Q1) Examine how cross cultural differences bring out humour in the story, A Horse and Two Goats'.?
Answers
The cultural difference between Muni and the American has probably been the greatest theme of the story AHorse and Two Goats. Narayan has depicted this clash of East vs West through the use of humour instead of seriousness. Muni is a common villager from Tamil Nadu, India.
Examine how cross cultural differences bring out humor in "A Horse and Two Goats."
One example of how cross cultural differences bring out humor is seen when Muni meets the khaki- clad outsider for the first time. From the initial greeting of "Nameste! How do you do?" Muni launches into a fairly detailed diatribe regarding his life: "My name is Muni. These two goats are mine, and no one can gainsay it though our village is full of slanderers these days who will not hesitate to say that what belongs to a man doesn't belong to him." This difference in cultural and language helps to bring out humor in the initial interactions between both men. Muni's launch into how the politics of the village maligned his name is about the last thing that the traveller wants to know or cares about. The initial exchange between both men is obscured by cultural differences. The lack of connect through language helps to bring out humor.
Cross cultural differences also reveal themselves in the sense of purpose in both men's lives. Purpose has been established for Muni. His purpose is so clearly established that it never dawns on him to question it. He has lived his life as a goat herder and with his wife in the village for so long that it is embedded within him. By contrast, the foreigner talks about how he is in India because of being trapped in an elevator "on the fortieth floor of the Empire State Building." The need to "look at other civilizations" is what motivates him to be at the same place that Muni has called home for so long. This cross cultural difference illuminates humor because both men are thrown into the same place at the same moment with such a sense of surreal randomness. There is little in way of logic or rationality to determine why their paths cross. As a result of the cultural condition of both men, reflective humor emerges.

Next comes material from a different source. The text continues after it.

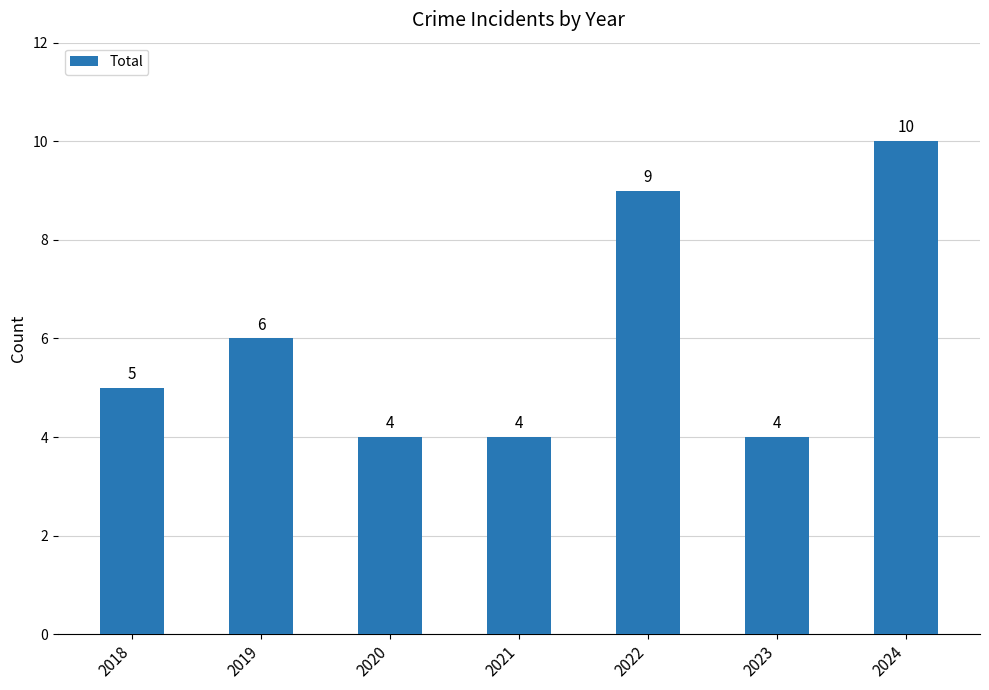

Reading right to left, extract all data points from this chart.

2024=10	2023=4	2022=9	2021=4	2020=4	2019=6	2018=5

Finally, cross cultural differences reveal humor in the ending of the story. Muni thinks that he has sold his goats and made a profit. The traveller thinks that he has purchased the statue at market price, something at which he can marvel back home. Humor is enhanced by the fact that Muni understands the spiritual significance to the statue, and yet cannot understand the nature of the transaction of which he is a part. This is furthered in the fact that the traveller likes the statue "in his living room," but fails to understand how it is an avatar of Vishnu that punishes those who have done evil at the end of the world. In the resolution to this misunderstanding, cultural differences in the form of language prevents either one from understanding the other. Yet, both get what they want. Muni gets the money he so coveted. The foreigner gets the statue he coveted. Neither one understands the other, believing opposite than what is true, and yet finds a sense of contentment. The lack of cultural understanding helps to provide an ending that is thought- provoking in its humor.